Organised by Rokeya Begum Shafali (2008 Professional Fellow from Bangladesh, Bangladesh Association)

Female students of Madrasha (Islamic Educational Institute) are one of the most vulnerable groups to religious extremism, conservative ideologies, and child marriage. This stems from the area’s conservative mindset which defines women as caretakers of the household and family members. The biggest concern for female students is that they will be subjected to child marriage.

Raising awareness of educational and professional opportunities open to these young female students is vital in empowering them. Rokeya is Executive Director of the Association for the Integrated Development-Comilla (AID-COMILLA), an NGO which promotes the socio-economic status of underprivileged men, women, and children in urban and rural areas. AID-COMILLA has been working with female students of Madrasha for the past year, providing life skills and leadership training, along with exposure to cultural programs and many other extracurricular activities.

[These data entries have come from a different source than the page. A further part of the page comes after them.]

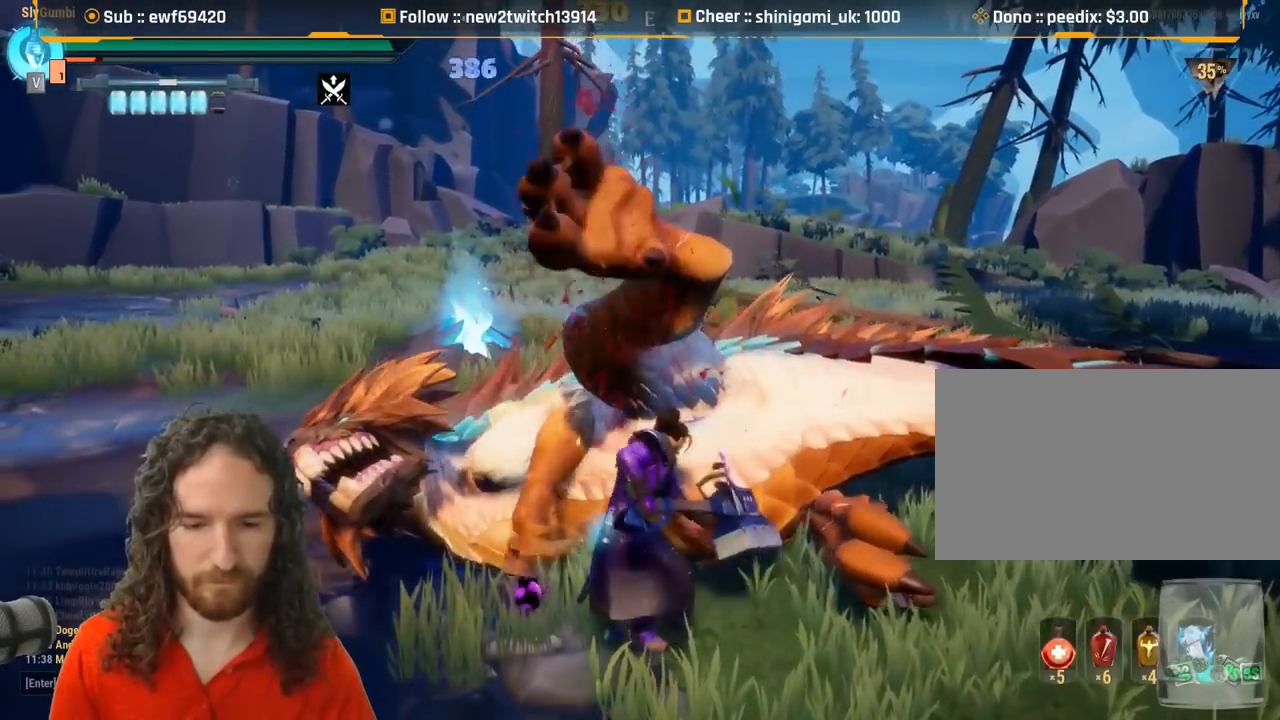
{"keys": [], "mouse": [], "events": [[50, "mouse_right", "down"], [166, "mouse_right", "up"]]}
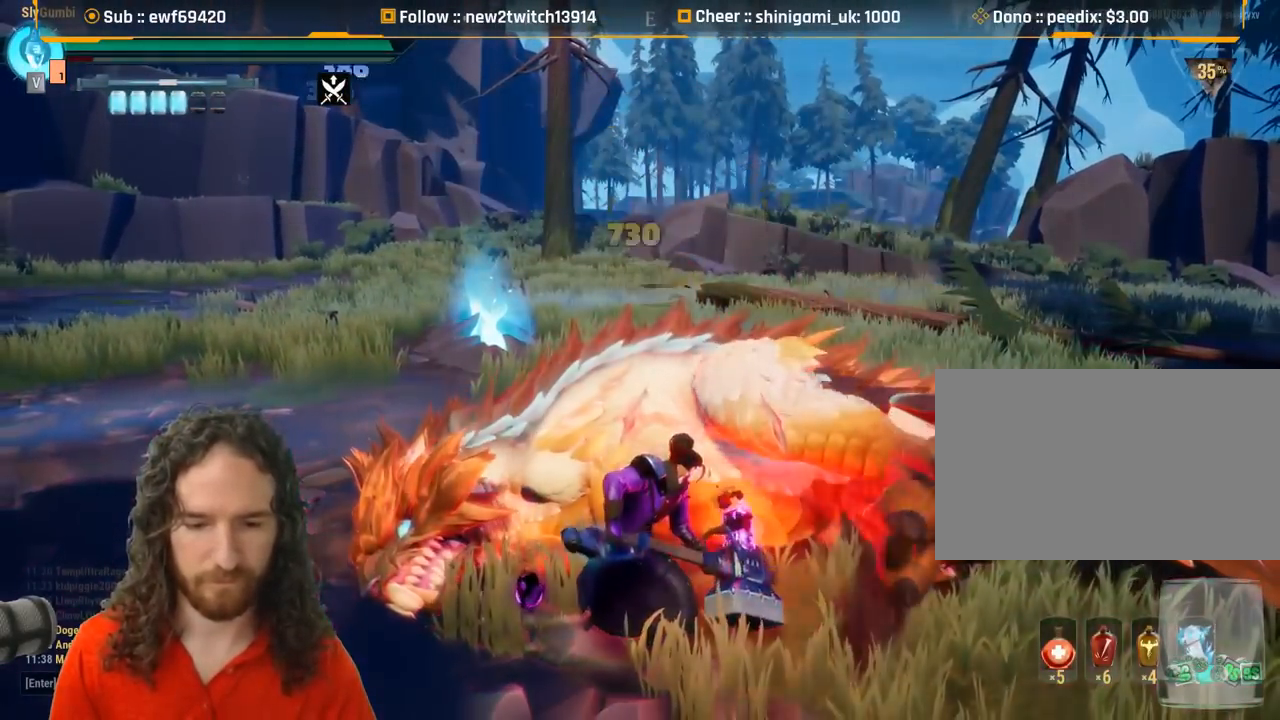
{"keys": [], "mouse": ["left"], "events": [[451, "mouse_left", "down"]]}
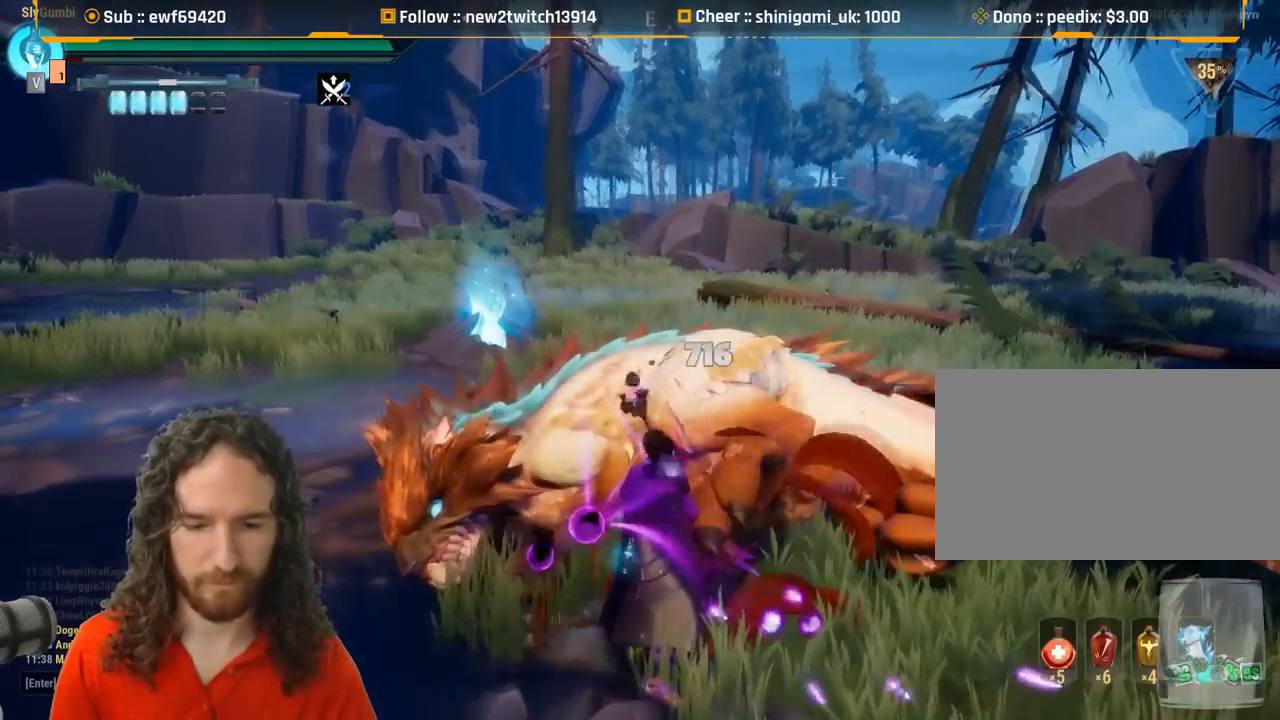
{"keys": [], "mouse": ["right"], "events": [[50, "mouse_left", "up"], [467, "mouse_right", "down"]]}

In collaboration with AID-COMILLA, Rokeya’s Commonwealth Day activity sought to bridge the gap between these students and their guardians, local residents and Commonwealth Alumni, and the opportunities available to them.

Special guests included:

  • Abdul Mazid, District Education Officer, Cumilla
  • Abul Kalam Azad, Chairman, Uttar Durgapur Union Parishad
  • Fariduddin, President, Managing Committee, Alekharchar DSI Dakhil Madrasha

The event began with a general knowledge quiz on the Commonwealth and Bangladesh, followed by opening remarks from Md. Kazi Nizam Uddin, Superintendent of Alekharchar DSI Dakhil Madrasha. In his speech he acknowledged the opportunity for students to broaden their perspectives, raise their voices, and feel empowered against early and forced marriage.

Rokeya opened discussions with an introduction to the CSC and Commonwealth Day. She spoke about the history of the Commonwealth and the activities of CSC and alumni community in Bangladesh, raising the importance of knowledge in preventing atrocities such as early and forced marriage. Rokeya alsospoke on the importance of staying connected across communities as a means of empowerment.

Abdul Mazid, District Education Officer of Cumilla, discussed the importance of education in raising awareness of individual’s rights. He told attendees that education should not be limited to the academic syllabus and books; it should go beyond this and educate students on a much broader scale.

Monira Rahman, Executive Director of Innovation for Well Being Foundation and Commonwealth Alumnus (2012 Professional Fellow, Acid Survivors Trust International) delivered information on mental health and child marriage through an interactive session. She shed light on the effects of child marriage on the mental and physical health of under-aged girls and why it is important to prevent and early and forced marriage.

The top six scorers in the quiz were presented awards by the special guests at the end of the day. The closing speech was delivered by Md. Fariduddin, President of Managing Committee of Alekharchar DSI Dakhil Madrasha. He concluded that it is imperative to move forward and requested guardians not to think of their daughters as a burden and to give them the opportunity for higher education and not subject them to child marriage.